Tomar um remédio por conta própria para aliviar uma dor de cabeça pode parecer inofensivo, mas esse hábito resultou em 1.947 casos de intoxicação no Espírito Santo entre 2022 e 2024.
Os dados são do Centro de Informação e Assistência Toxicológica (Ciatox), vinculado à Secretaria de Estado da Saúde (Sesa), e incluem apenas os casos relacionados à automedicação e ao uso incorreto de medicamentos. Em 2022, foram registrados 483 casos. No ano seguinte, esse número quase dobrou, chegando a 884. Já em 2024, até o momento, foram contabilizados 580 casos.
No Brasil, a automedicação é uma prática frequente. Segundo uma pesquisa do Instituto de Ciência, Tecnologia e Qualidade (ICTQ), 89% da população recorre a medicamentos sem prescrição médica. No entanto, essa prática pode agravar problemas de saúde e, em alguns casos, levar à necessidade de internação.
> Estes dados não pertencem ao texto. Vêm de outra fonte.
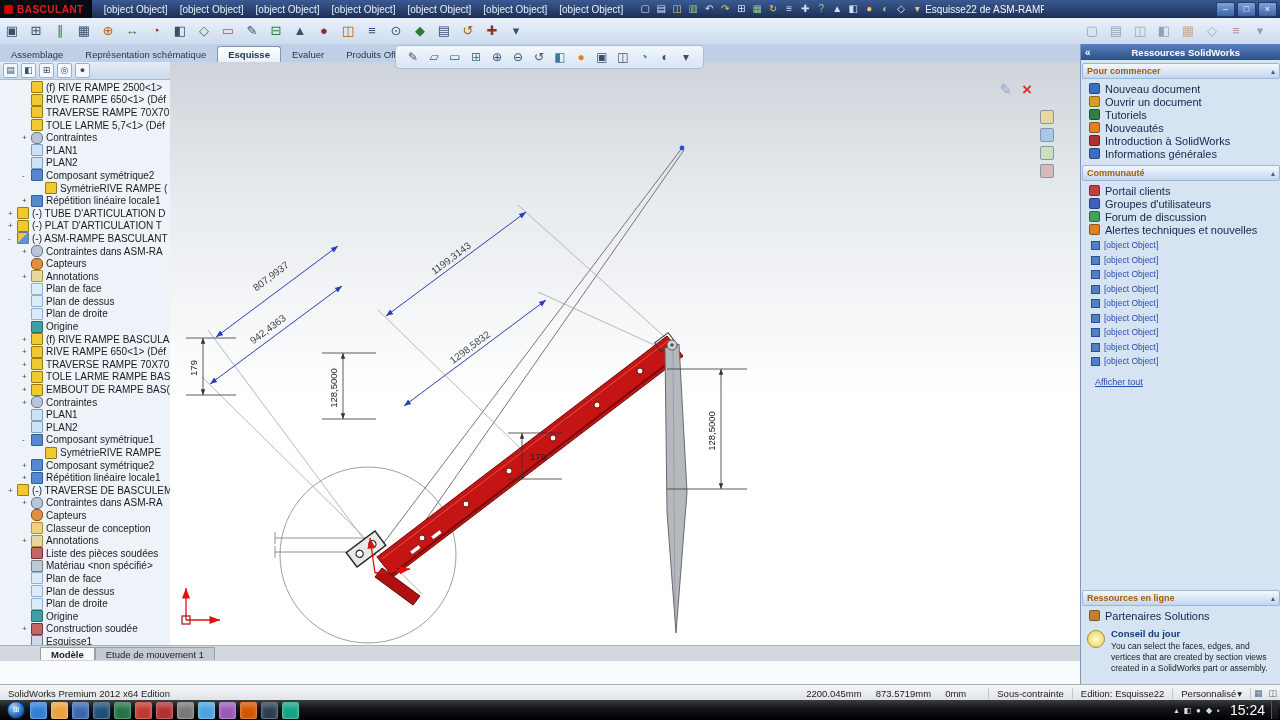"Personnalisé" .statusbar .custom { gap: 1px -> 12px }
O Ministério da Saúde destacou que o uso indevido de medicamentos tem causado um aumento significativo nas hospitalizações em alguns estados, incluindo o Espírito Santo, onde o número de internações subiu de 24 em 2023 para 1.479 em 2024.
Em nível nacional, 3.148 pessoas foram internadas em 2023 devido a complicações causadas pelo uso inadequado de medicamentos. Em 2024, esse número subiu para 6.128, totalizando 9.276 internações no período.
Consequências da automedicação
A hepatologista e gastroenterologista Mariana Pacheco alerta para os riscos da automedicação, que pode trazer consequências graves.
“Tomar um remédio sem orientação médica pode resultar no uso de uma substância ineficaz para aquela condição e, em alguns casos, piorar o quadro. Por exemplo, uma pessoa com dor no peito pode tomar um analgésico achando que é algo simples, quando, na verdade, pode estar sofrendo um infarto, que exige atendimento médico imediato”, explica a médica.
Já o farmacêutico Silvio Louzada, membro do Grupo Técnico de Farmácia do Conselho Regional de Farmácia do Espírito Santo (CRF-ES), destaca que o uso de qualquer substância terapêutica, seja de origem química, vegetal ou outra, deve ser supervisionado por um médico ou farmacêutico.
“Esses profissionais possuem conhecimento técnico para indicar corretamente os medicamentos, avaliar possíveis efeitos colaterais e identificar restrições de uso”, afirma Louzada.
Mistura de medicamentos pode ser perigosa
Todos os medicamentos possuem efeitos colaterais, e a combinação inadequada entre eles pode aumentar os riscos para a saúde. Para aqueles que fazem uso contínuo de algum remédio, ingerir outros fármacos sem recomendação médica pode ser ainda mais perigoso, pois as interações medicamentosas podem comprometer o tratamento.
A hepatologista Mariana Pacheco explica que a interação entre substâncias pode alterar a eficácia dos remédios, tornando-os mais ou menos potentes do que o esperado.
“Pacientes que utilizam anticoagulantes, por exemplo, podem ter seu efeito reduzido ao combinar com certos medicamentos, aumentando o risco de trombose. Além disso, há casos em que as interações potencializam os efeitos colaterais”, alerta a médica.
Outra combinação perigosa, segundo o farmacêutico Silvio Louzada, é o uso simultâneo de anti-inflamatórios com ácido acetilsalicílico (aspirina), pois ambos têm ação desagregadora plaquetária e podem aumentar o risco de sangramentos, além de favorecer o desenvolvimento de úlceras gástricas.
“É fundamental lembrar que ‘a diferença entre um medicamento e um veneno está na dosagem’. Toda substância química tem um impacto no organismo e deve ser utilizada com cautela”, ressalta Louzada.